**About this exercise**
Set out every line below as a numbered list, with the blank lines and the pictures left out.

---*---

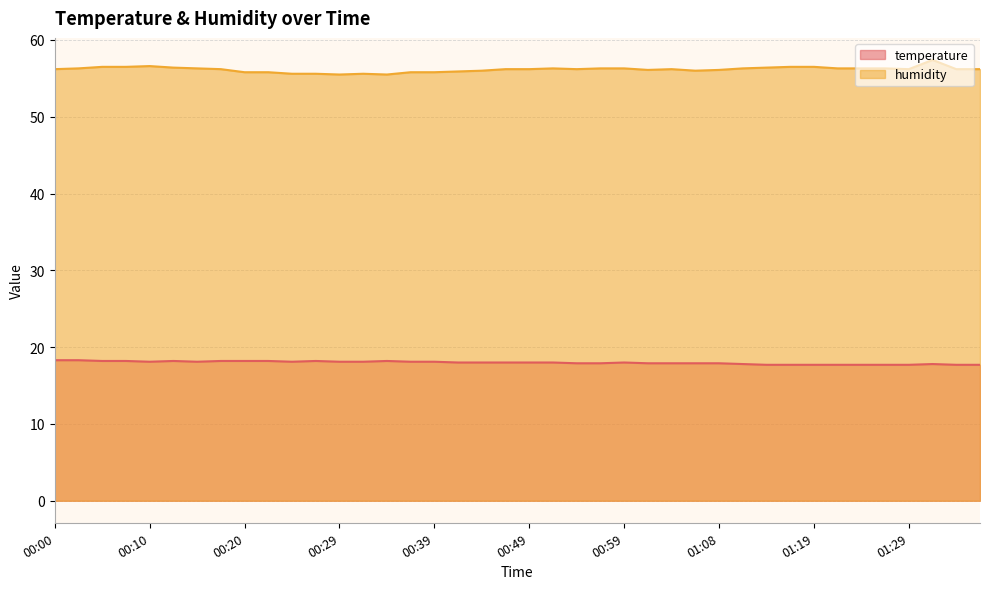

What is the label of the 6th point from the right?

01:24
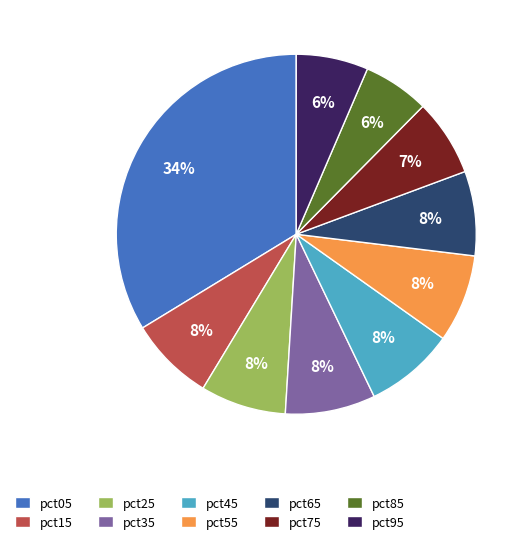

Does pct55 account for over 50% of the chart?

No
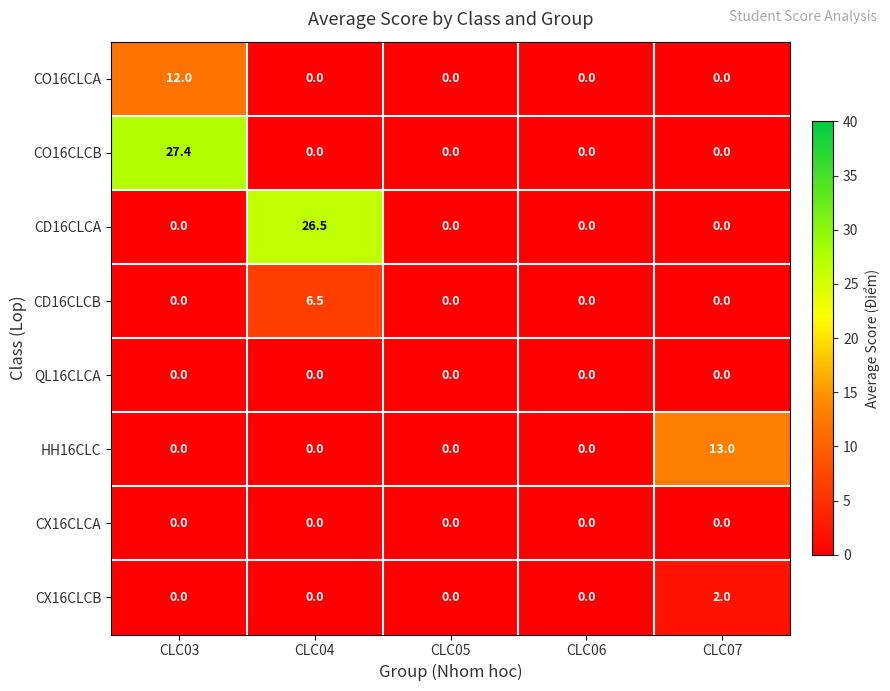

How many data points does each series have?

5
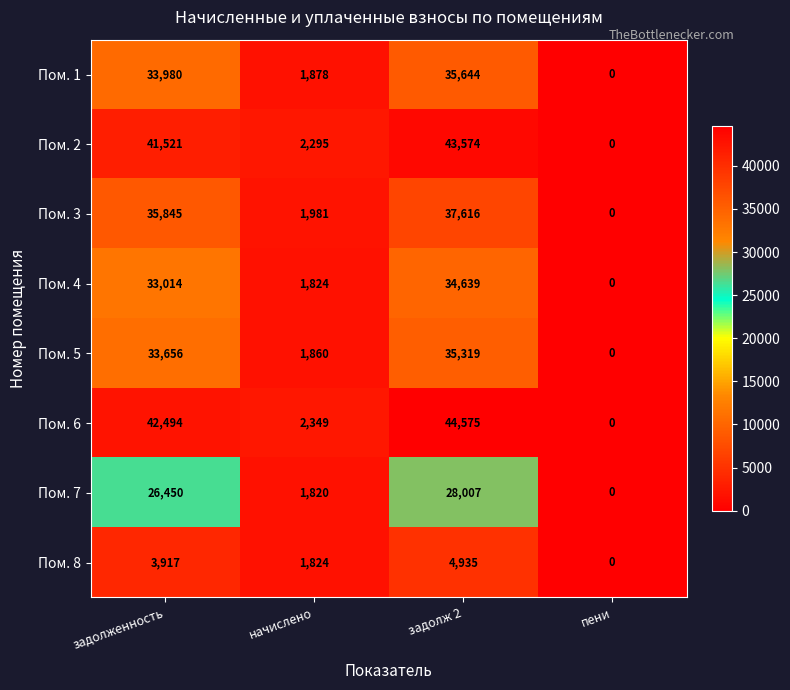

Rank the series by their maximum value, from lowest to highest.

Пом. 8, Пом. 7, Пом. 4, Пом. 5, Пом. 1, Пом. 3, Пом. 2, Пом. 6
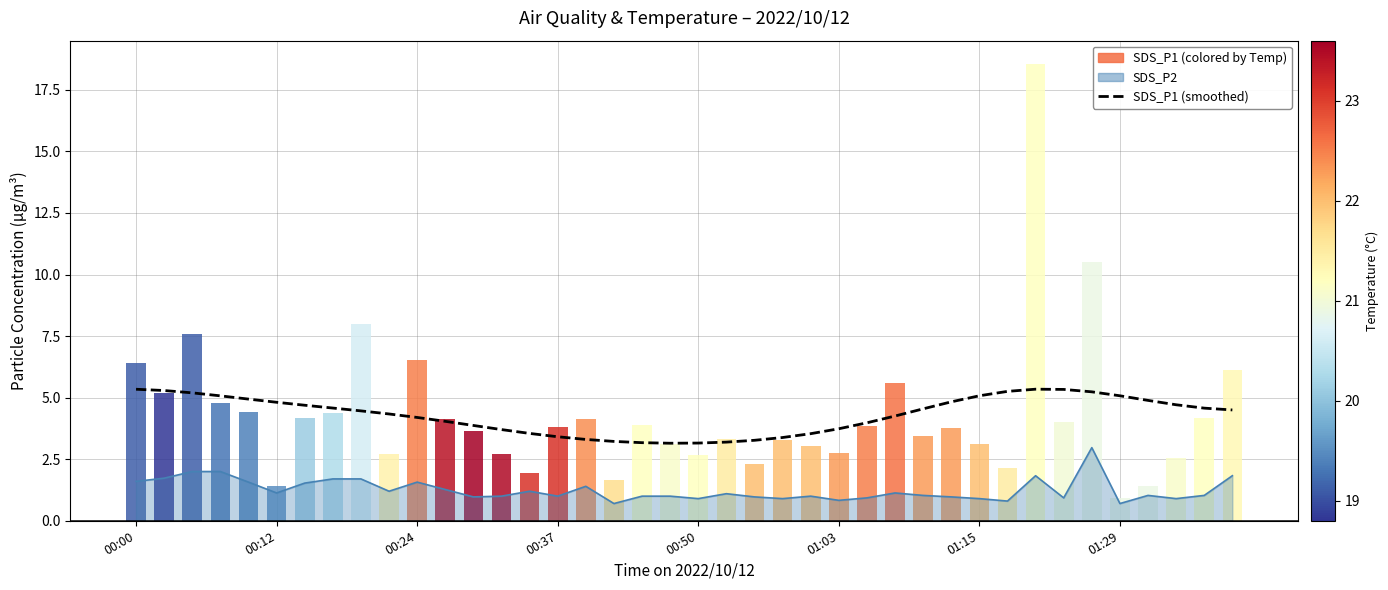

Which series has the largest total across all categories?

SDS_P1 (smoothed)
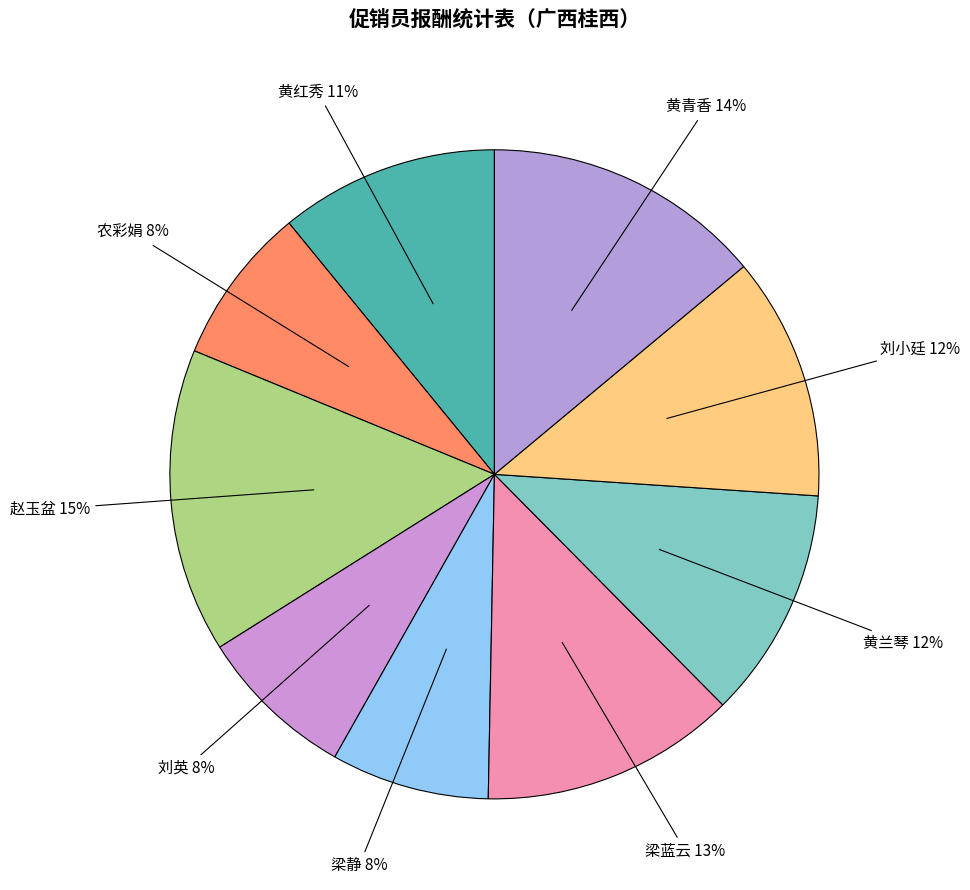

Which category has the biggest portion of the pie?

赵玉盆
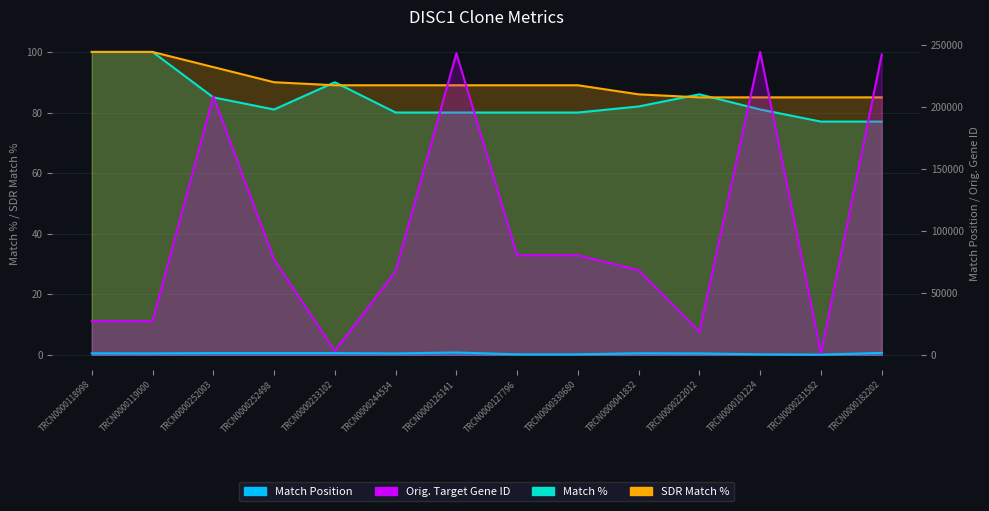

Does the chart display data point markers on the line(s)?

No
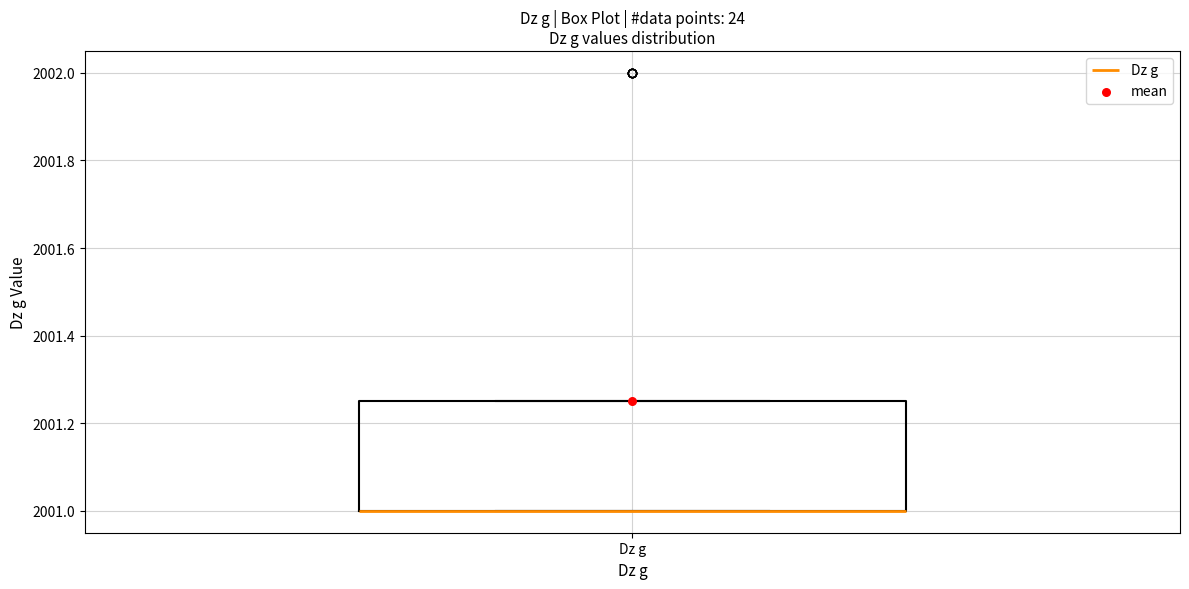

Where is the upper edge of the box for Dz g on the y-axis? The values are not printed on the chart, so give them approximately, as read against the axis.

2001.26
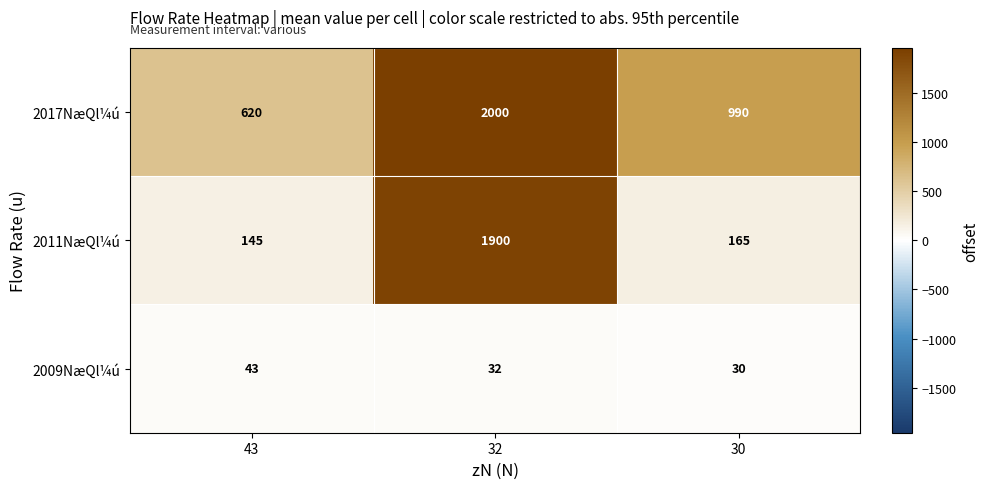

What is the difference between the 2011NæQl¼ú values at 32 and 43?

1755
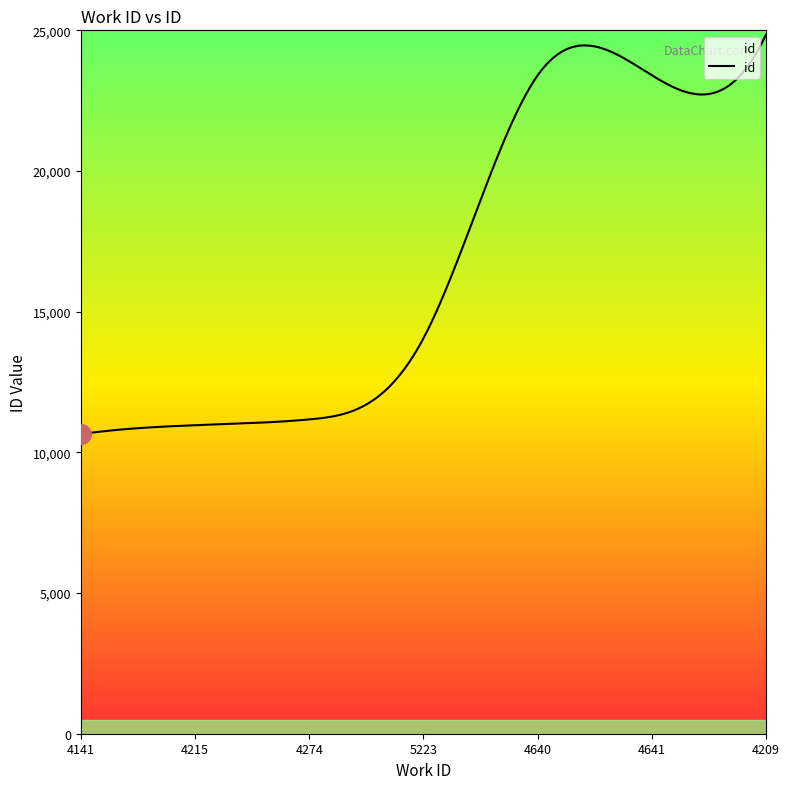

What is the smallest value displayed?

10648.0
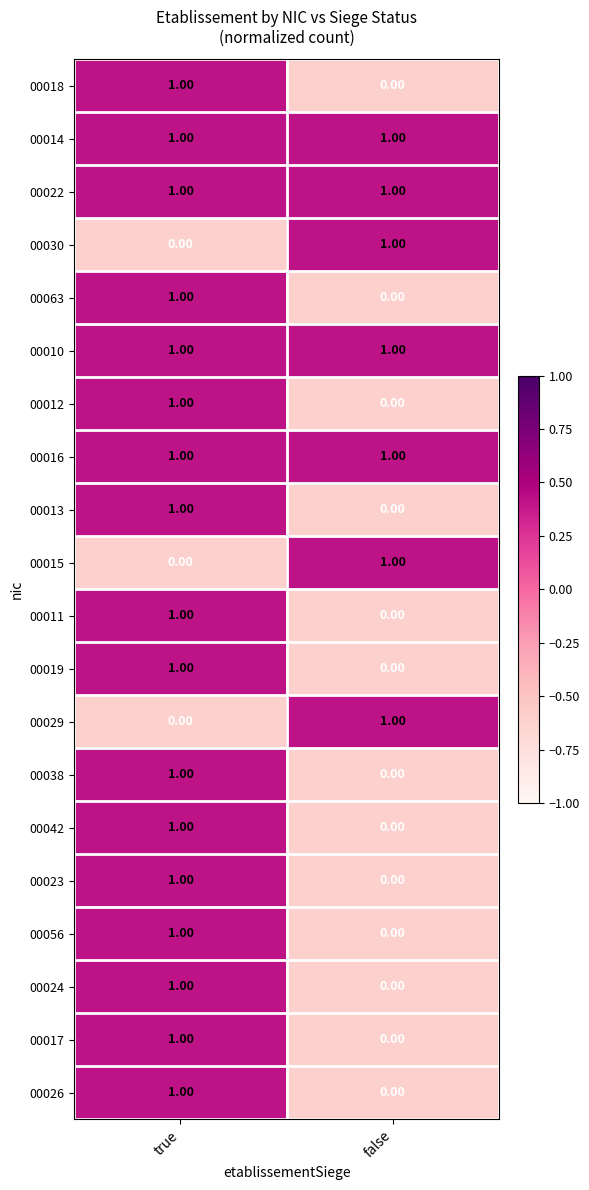

At which label is 00056 closest to 0?

false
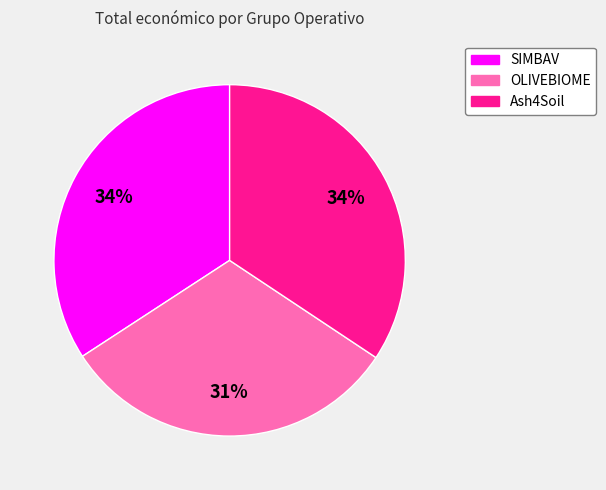

To the nearest percent, what is the difference between the largest and smallest slice percentages?

3%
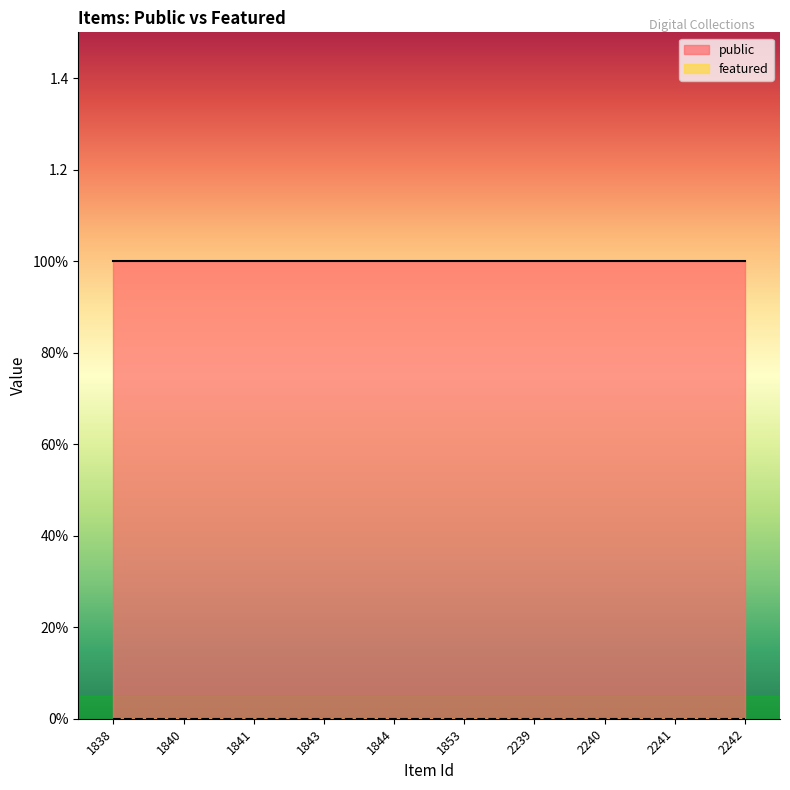

How many categories are shown in the chart?

10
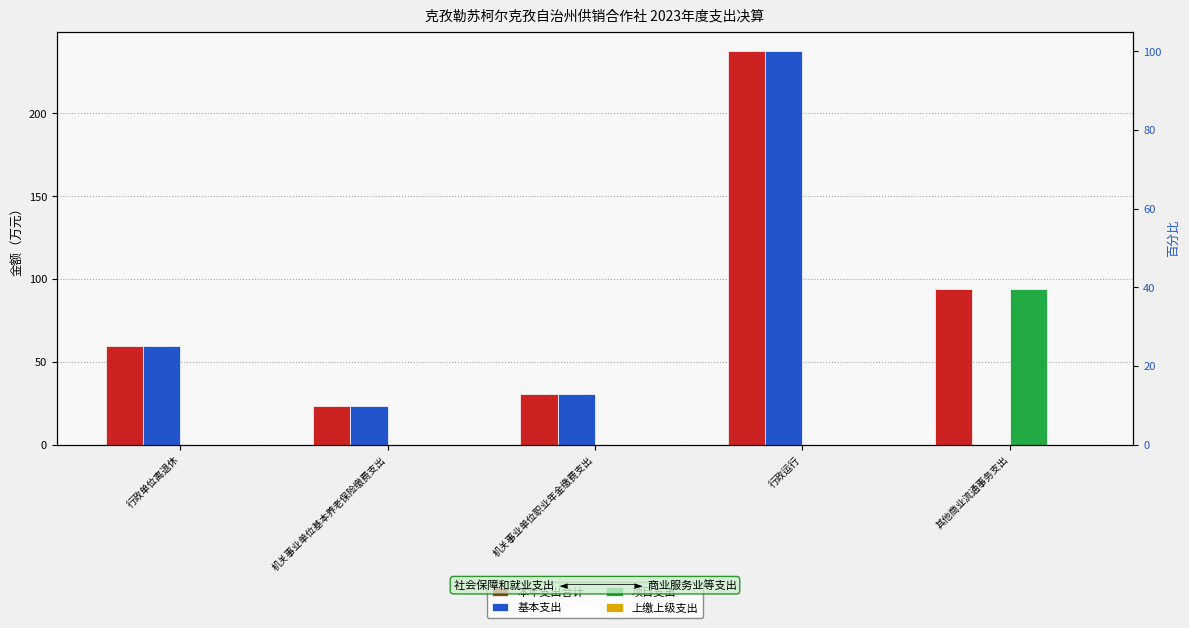

At which label is 上缴上级支出 closest to 0?

行政单位离退休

---*---

**Reply to the exercise**
1. What is the label of the 6th point from the right?
2. 01:24
3. Does pct55 account for over 50% of the chart?
4. No
5. How many data points does each series have?
6. 5
7. Rank the series by their maximum value, from lowest to highest.
8. Пом. 8, Пом. 7, Пом. 4, Пом. 5, Пом. 1, Пом. 3, Пом. 2, Пом. 6
9. Which series has the largest total across all categories?
10. SDS_P1 (smoothed)
11. Which category has the biggest portion of the pie?
12. 赵玉盆
13. Does the chart display data point markers on the line(s)?
14. No
15. Where is the upper edge of the box for Dz g on the y-axis? The values are not printed on the chart, so give them approximately, as read against the axis.
16. 2001.26
17. What is the difference between the 2011NæQl¼ú values at 32 and 43?
18. 1755
19. What is the smallest value displayed?
20. 10648.0
21. At which label is 00056 closest to 0?
22. false
23. To the nearest percent, what is the difference between the largest and smallest slice percentages?
24. 3%
25. How many categories are shown in the chart?
26. 10
27. At which label is 上缴上级支出 closest to 0?
28. 行政单位离退休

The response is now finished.